The Canadian Political Parties and Political Interest Groups collection consists of fifty domains, which you can see here. Our #elxn42 collection contains of over a million and a half tweeted URLs, of which 263,708 were unique. How many of those 263,708 URLs could or will end up in the Canadian Political Parties collection?
To find out, we compared the two lists. I created one list of all of the CPP domains (a text file, one entry per line, such as
ndp.ca, etc.), and one list of all of the tweeted URLs (such as
http://www.votetogether.ca/, etc.). The useful command
grep -wFf Webarchives-domains.md elxn42-tweets-urls-uniq.txt > intersections.txt helped compare the two, listing only links in our Twitter collection that contained the top-level domain from the former.
What did we find?
46,778, or 17.7%, of the URLs tweeted during #elxn42 could have been archived as part of the CPP collection. That means that 82.3% of URLs would not be part of the CPP collection.
What does this mean?
It raises some questions:
- Should we be using Twitter more as a seed list for event-based archiving, similar to what Ed Summers proposed around say the events of Ferguson, MO or during natural disasters?

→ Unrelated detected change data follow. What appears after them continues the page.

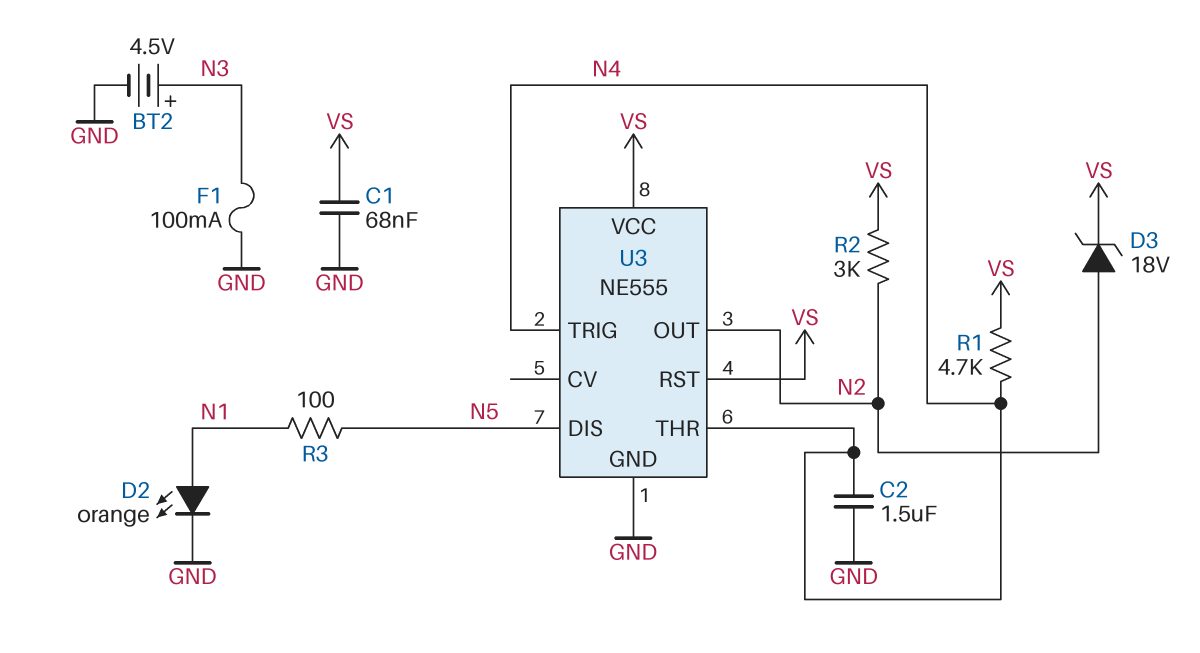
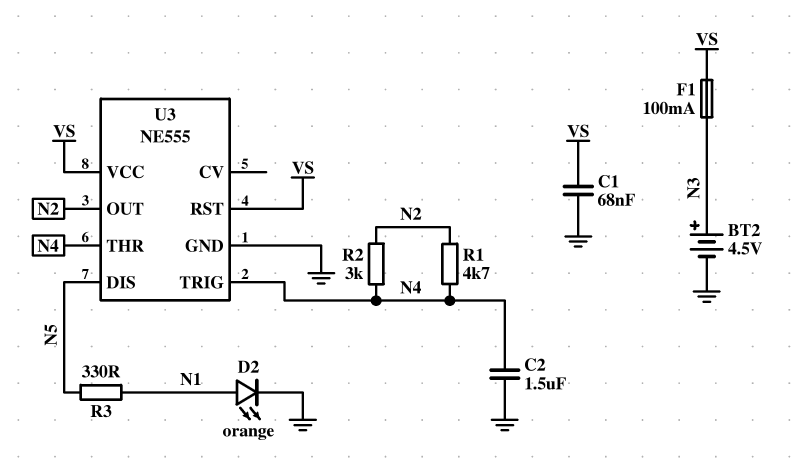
D3: zener 18V (A N2, K VS) -> none
F1: 100mA (GND, N3) -> 100mA (N3, VS)
R1: 4.7k (N4, VS) -> 4.7k (N2, N4)
R2: 3k (N2, VS) -> 3k (N2, N4)
R3: 100 (N1, N5) -> 330 (N1, N5)

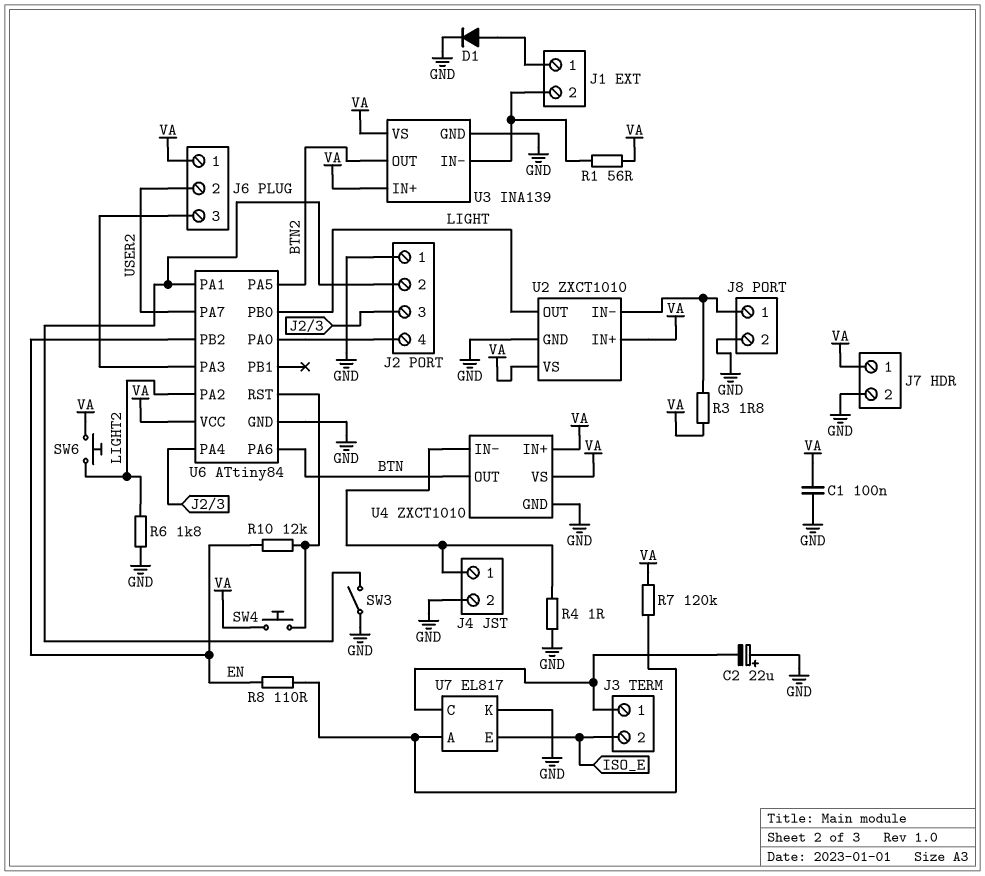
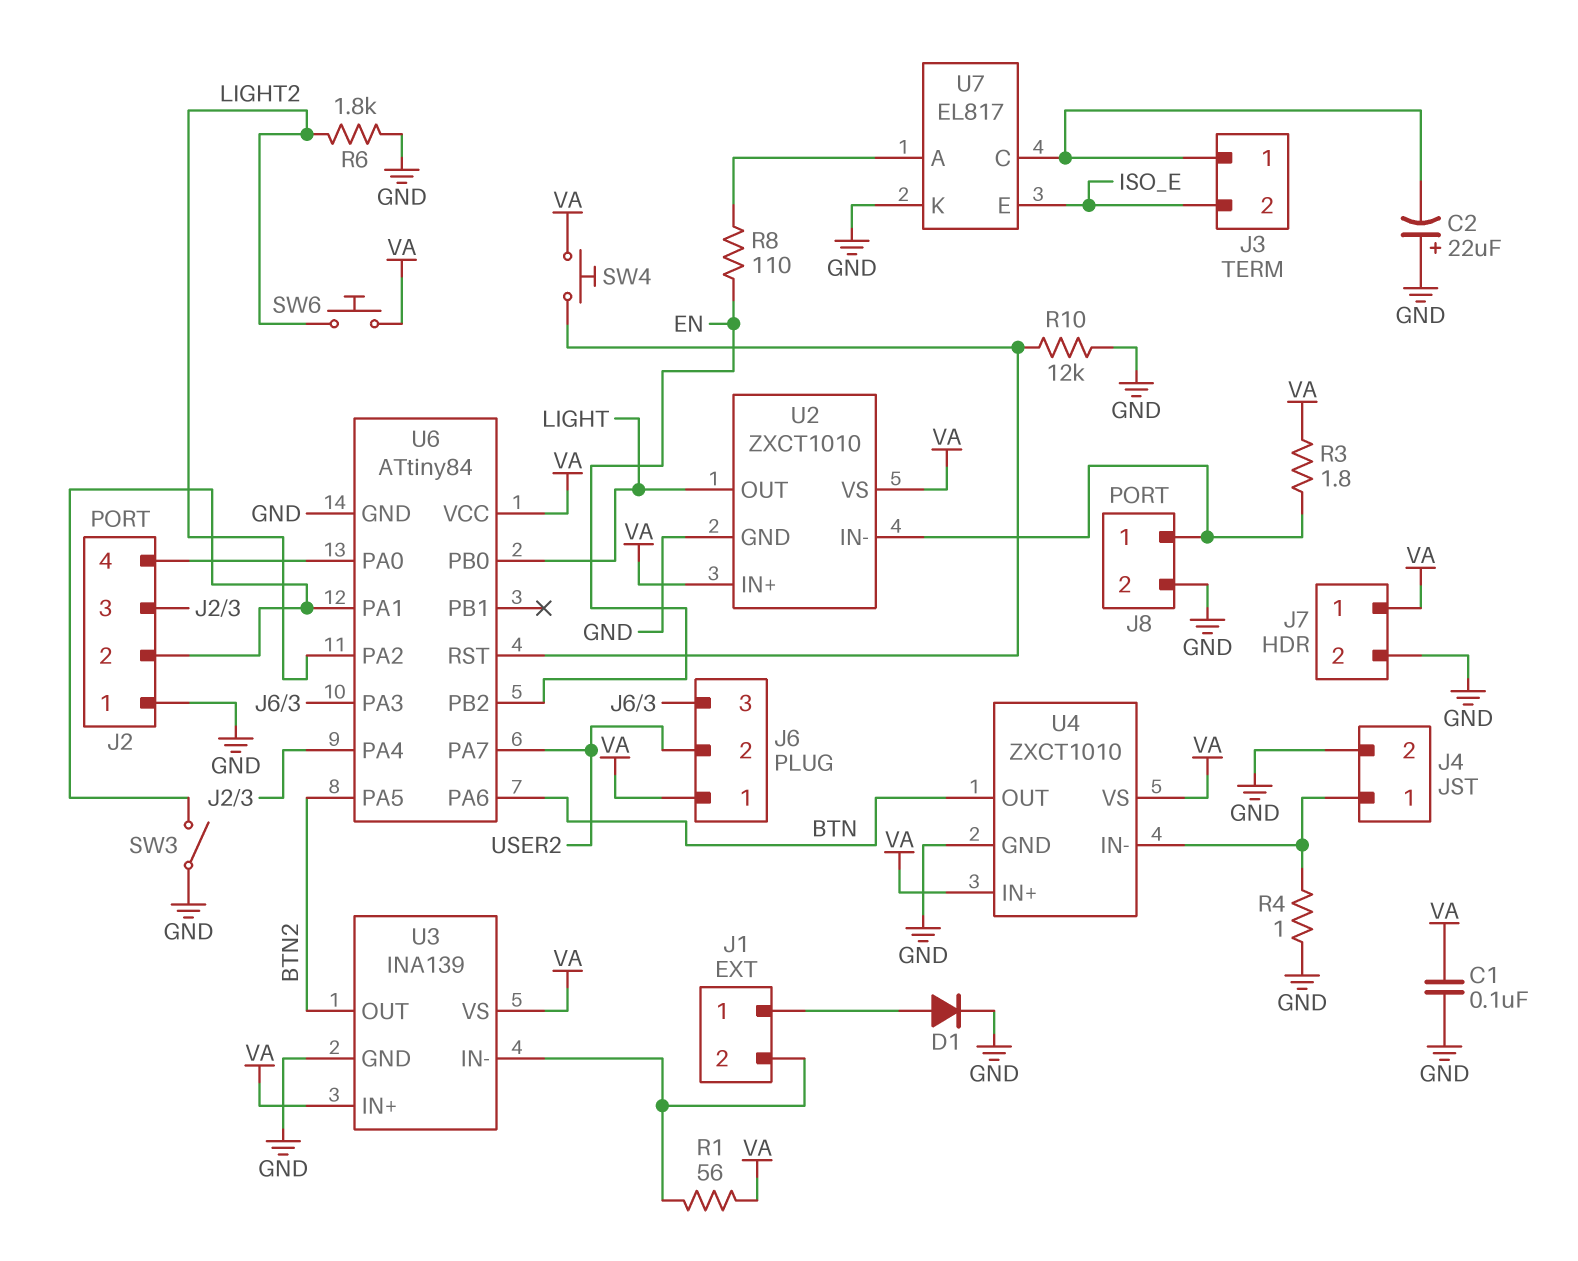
R7: 120k (U7/A, VA) -> none
R10: 12k (EN, U6/RST) -> 12k (GND, U6/RST)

- Should we be publicizing this more around WebArchives.ca, highlighting the gaps that you would find in a more formal web archive like that?
- What would similar work find?
What about the Wayback Machine more generally?
One pressing research question is, of course, how many URLs end up in the Wayback Machine more generally. It is still early days – we’ll have to check back in later, because many URLs just wouldn’t have been crawled yet – but of those 263,708 URLs, 221,491 were not found using the Wayback Machine Availability API. That’s 83.99% of all URLs tweeted during #elxn42 that you can’t find in the Wayback Machine.